- Blake Family Coat of Arms

Deputy in the Governors Council of the Province of Carolina
- In office 1685–1689

Lord Proprietors' Deputy on the Grand Council of Carolina
- In office 1685–1689

Province of Carolina Commissioner for Public Defense
- In office 1686–1689

Personal details
- Born: 21 May 1612 Bridgwater, Somersetshire, Kingdom of England
- Died: 1689 (aged 76–77) Colleton County, Province of Carolina
- Spouse: Eliza Booler (1614–1676)
- Children: 7, including Joseph Blake
- Occupation: Naval Officer; Settler; Politician; Colonist; Planter;

Military service
- Allegiance: Commonwealth of England The Protectorate Kingdom of England Province of Carolina
- Branch/service: New Model Army English Navy
- Years of service: 1642–1657
- Rank: Lieutenant (Parliamentarian Army) Commander (Royal Navy) Captain (Royal Navy) Vice Admiral (Royal Navy)
- Commands: HMS Paradox HMS Assurance HMS Triumph HMS Gloucester HMS Dunbar
- Battles/wars: English Civil War Siege of Bridgwater (1645); ; First Anglo-Dutch War Blockade of the Tagus; Battle of Dover (1652); Battle of Kentish Knock; Battle of Dungeness; Battle of Portland; Battle of the Gabbard; Battle of Scheveningen; ; Anglo-Spanish War (1654-1660) Battle of Cádiz (1656); Battle of Santa Cruz de Tenerife (1657); ; 1686 Spanish Invasion of South Carolina;

= Benjamin Blake (admiral) =

English naval officer (1612–1689)

Benjamin Blake (1612–1689) was an English naval officer who served under his older brother General at Sea Robert Blake during the English Civil War, the First Anglo-Dutch War, and the Anglo-Spanish War (1654-1660). After his naval service, he emigrated to the Province of Carolina where he and his family became planters and he himself became a local official.

== Early life ==
Benjamin Blake was born in Bridgwater, England, to Humphrey Blake II (1563–1625) and Sarah Williams (1575–1683), being one of thirteen children. His elder brother Robert Blake led him into military service during the English Civil War in 1642.

== Military career ==
Blake's early military career included service alongside his brother in the English Civil War as an army officer. During his career he served at the Siege of Bridgwater (1645). By 1647 he was transferred to the navy at the sponsorship of his brother, and given command of the fifth-rate HMS Paradox by 1649. He was subsequently given command of the fourth-rate HMS Assurance in 1650, serving in squadrons under his brother, Robert Blake. In an engagement off Lisbon that year he reportedly engaged a Portuguese vice‑admiral, boarding and sinking the vessel.
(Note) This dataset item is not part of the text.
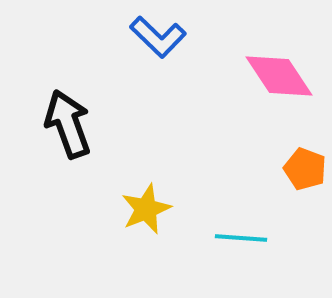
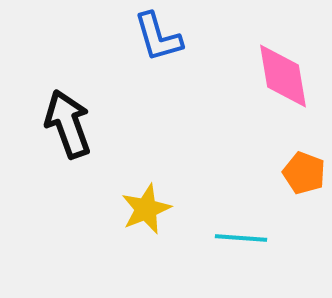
blue L-shape: rotated 30 degrees clockwise
pink diamond: moved 4 px right; rotated 24 degrees clockwise
orange pentagon: moved 1 px left, 4 px down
By September 1652, Blake had been promoted to captain the HMS Triumph, one of the larger warships in the Commonwealth fleet. He saw action in the First Anglo‑Dutch War, including the Battle of Kentish Knock. However, after the Battle of Dungeness, in which the Commonwealth fleet was defeated, Benjamin was briefly discharged from command amid allegations of neglect of duty by his brother. His brother accused him of not fighting hard enough at Dungeness. Although eventually acquitted, he did not immediately return to sea. In that time its possible his brother made him serve aboard his own ship and the two sailed together.

In 1654, Blake was appointed captain of the Gloucester for the Western Design, a major expedition to the Caribbean led by Admiral William Penn and intended to project English influence and power into Spanish America. He served at and around the Battle of Cádiz (1656). He and his ship also fought at the Battle of Santa Cruz de Tenerife (1657), during which Blake’s disagreements with his superior led to his replacement before returning to England, where his brother died, and his influence in the navy was mostly lost.

== Immigration to South Carolina ==
In 1683, Blake left England and emigrated to the Province of Carolina as a leader of a large group of dissenters and soon to be planters. He settled in what would become Colleton County, where he received significant land grants, including the Plainsfield and Pawlets plantations. Blake soon emerged as a supporter of the proprietary government and the interests of John Archdale, serving as a Lords Proprietors’ deputy and member of the Grand Council of Carolina. He was appointed Clerk of the Crown and Peace in 1687 and served on committees responsible for the colony’s defense and constitutional revisions. After the 1686 Spanish Invasion of South Carolina and the burning of his son-in-laws home (Joseph Morton), he was commissioner for public defense and alongside Morton, planned a counterattack against the Spanish in Florida. This plan was soon throw-out in order to not cause a larger conflict.

== Later life ==
Blake died around 1689 in South Carolina, leaving several substantial estates and a legacy, to be carried on by his son, Joseph Blake, who became a prominent political figure and governor of the colony in the 1690s. His daughter married Joseph Morton (governor).